Max nodded his permission to give access to the isolated unit that they had pulled out of storage for the tests, fearing that modifying one of the linked ones mounted in the ship might destroy them all if they made a mistake during the process. And they had made mistakes, more than a few, some of which might actually be a new variety of bioweapon.
Dave tapped away happily at the screen for a while, shocking the technicians, who had spent almost the entire time just learning the alien language before beginning to work.
“How are you doing that?” The tech asked as Dave worked.
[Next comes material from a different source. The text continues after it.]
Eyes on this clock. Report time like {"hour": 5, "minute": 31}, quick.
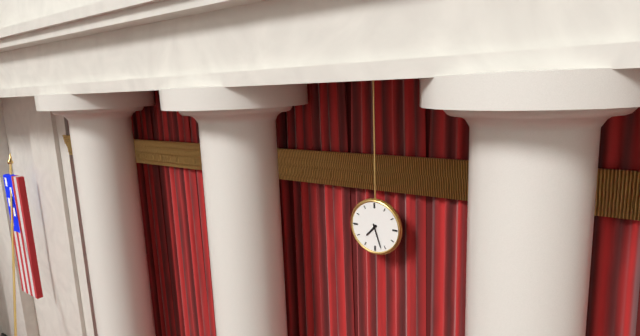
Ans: {"hour": 7, "minute": 27}
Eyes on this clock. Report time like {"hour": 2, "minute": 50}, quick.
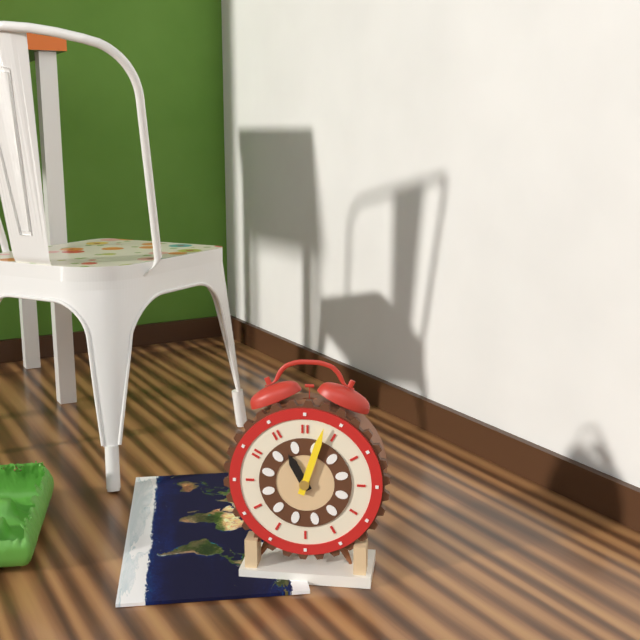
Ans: {"hour": 11, "minute": 3}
“I don’t need to read their language, I can read your coding language and go from there. The major problem is that whoever created this isn’t a cook. They inserted the final product for the bread, but not the ingredients and process, which the machine was looking for, so it is estimating the missing steps, see the error codes that came up. I can’t see what they mean, but they only occur in the bread, since the rest of the meal is simply combining and heating to temperature.
Try it now, and I think that you should have a nice bread layer, with a crispy crust, like the sourdough I made at home.
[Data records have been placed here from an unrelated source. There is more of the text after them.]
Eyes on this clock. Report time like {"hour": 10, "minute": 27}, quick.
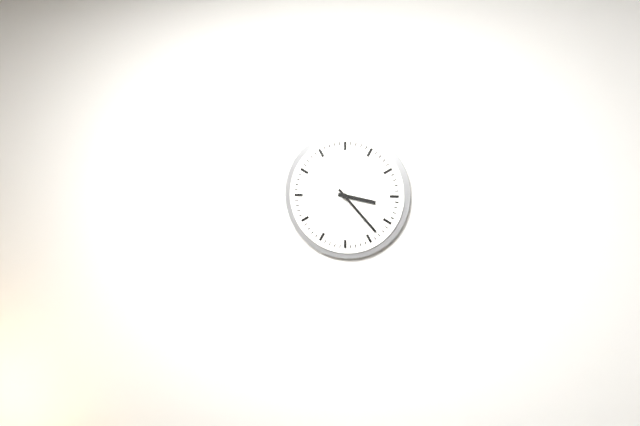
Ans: {"hour": 3, "minute": 23}
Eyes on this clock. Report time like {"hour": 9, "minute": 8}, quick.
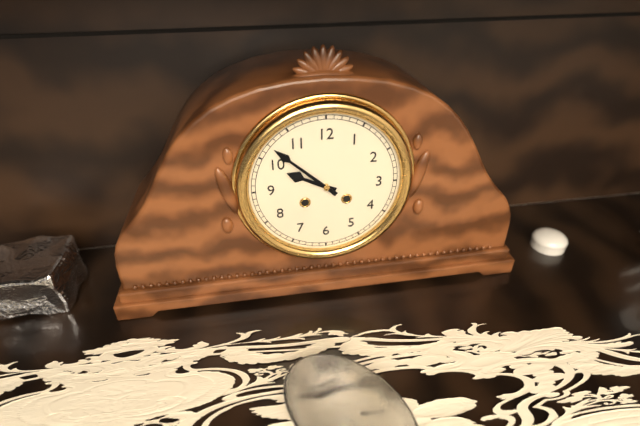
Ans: {"hour": 9, "minute": 52}
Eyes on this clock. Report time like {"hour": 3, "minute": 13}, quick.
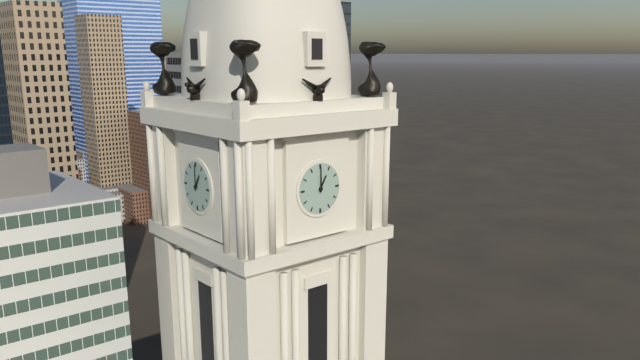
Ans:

The tech activated the machine, and the meal came out the same as always, but with a small change, the sandwich now had a crust to it, and a distinct smell of toast, not the bland nothingness that it had before. The Tech placed a piece under the sensor suite beside the device and hummed happily as he read the outcome.
“It looks safe to eat. We have been using a Cyborg to taste test everything since they can stop their stomach from digesting anything and therefore won’t get poisoned, even if we fed them a stone.” The tech explained, but Dave went straight for the sandwich and dunked it in the soup.
“Yep, definitely edible. I lived on Military rations for almost a decade, no simple synthetic sandwich is going to hurt this stomach.”